__What to work on__
[1] Please copy the section of the hand plane forum excerpt between "A quick search" and "clarify something here.", inclusive.
[2] According to the hand plane forum excerpt, what is the highest angle "plane" out there?

__Page excerpt__

You need to strongly consider a bevel up jack plane for "general stuff."

Keeping in the neander way, wood, is referred to as stuff. You'll want a higher blade/bed angle for figured stuff to avoid tear out. The highest angle "plane" that's out there is a card scraper... no tear out there! Low angle plane are better for the end grain of the stuff. It'll slice through the fibers.

A quick search of the neander section will provide you will produce copious amounts of reading material about these planes.

David Christopher
06-18-2009, 8:57 PM
thanks Ben, so are you saying I need a LA or BU for regular stuff and HA or BD for figured stuff ???

Sam Takeuchi
06-18-2009, 9:18 PM
Sorry David, I don't mean to spoil your question to Jim. I just want to clarify something here.

__Material provided__
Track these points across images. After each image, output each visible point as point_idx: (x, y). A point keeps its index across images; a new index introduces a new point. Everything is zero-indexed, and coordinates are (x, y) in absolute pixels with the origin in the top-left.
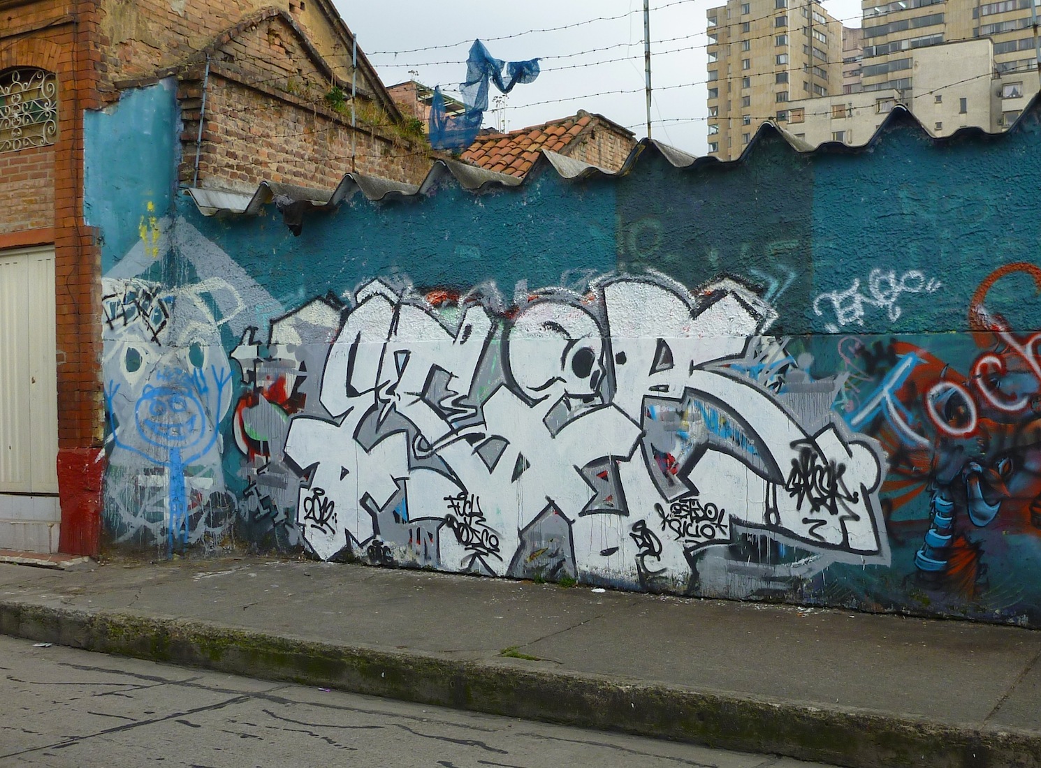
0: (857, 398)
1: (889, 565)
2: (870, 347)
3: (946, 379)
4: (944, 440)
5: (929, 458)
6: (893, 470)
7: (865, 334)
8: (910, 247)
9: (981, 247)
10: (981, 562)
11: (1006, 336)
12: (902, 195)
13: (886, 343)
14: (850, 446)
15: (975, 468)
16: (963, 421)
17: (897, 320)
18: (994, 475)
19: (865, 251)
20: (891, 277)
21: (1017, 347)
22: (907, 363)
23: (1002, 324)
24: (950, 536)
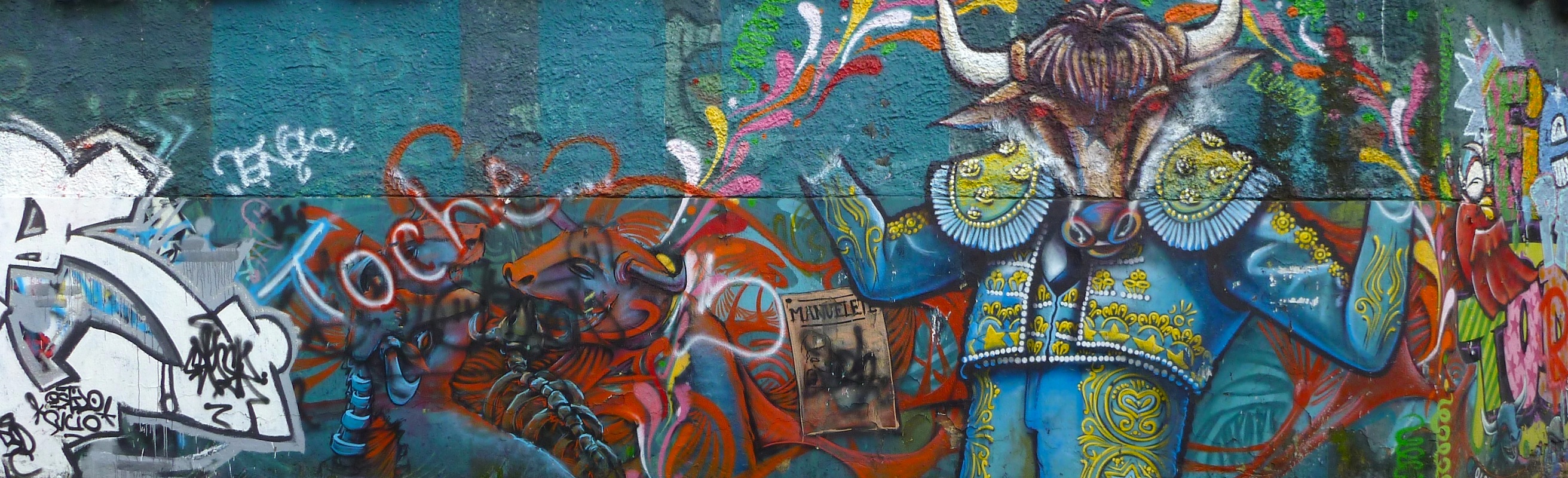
0: (264, 267)
1: (303, 451)
2: (278, 211)
3: (361, 247)
4: (360, 313)
5: (344, 332)
6: (305, 347)
7: (272, 196)
8: (320, 102)
9: (396, 106)
10: (402, 442)
11: (423, 202)
12: (312, 44)
13: (296, 208)
14: (257, 321)
15: (393, 343)
16: (379, 292)
17: (308, 181)
18: (412, 349)
19: (271, 105)
20: (300, 134)
21: (435, 213)
22: (318, 230)
23: (419, 188)
24: (368, 417)
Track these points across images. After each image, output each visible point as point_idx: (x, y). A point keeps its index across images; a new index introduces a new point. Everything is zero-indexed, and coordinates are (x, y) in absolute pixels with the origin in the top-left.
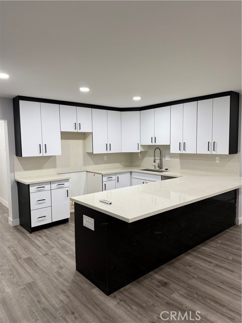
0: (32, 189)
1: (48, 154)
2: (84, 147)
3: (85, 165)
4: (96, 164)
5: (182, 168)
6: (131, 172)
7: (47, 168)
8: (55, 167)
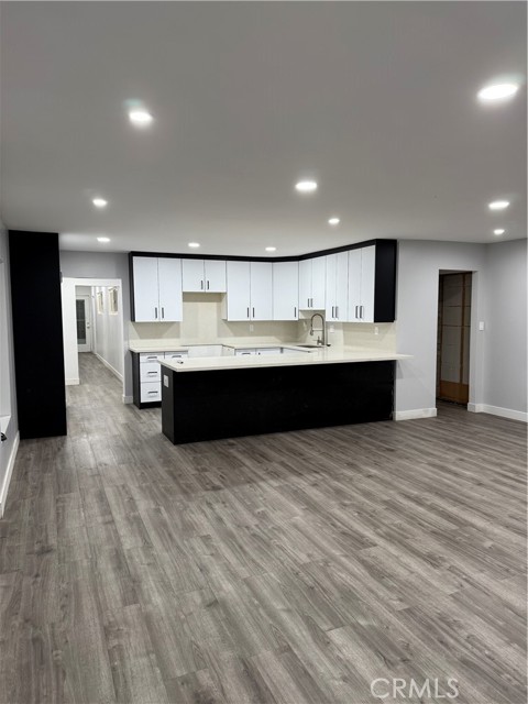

__Answers in order__
[1]
A quick search of the neander section will provide you will produce copious amounts of reading material about these planes.

David Christopher
06-18-2009, 8:57 PM
thanks Ben, so are you saying I need a LA or BU for regular stuff and HA or BD for figured stuff ???

Sam Takeuchi
06-18-2009, 9:18 PM
Sorry David, I don't mean to spoil your question to Jim. I just want to clarify something here.

[2] A card scraper.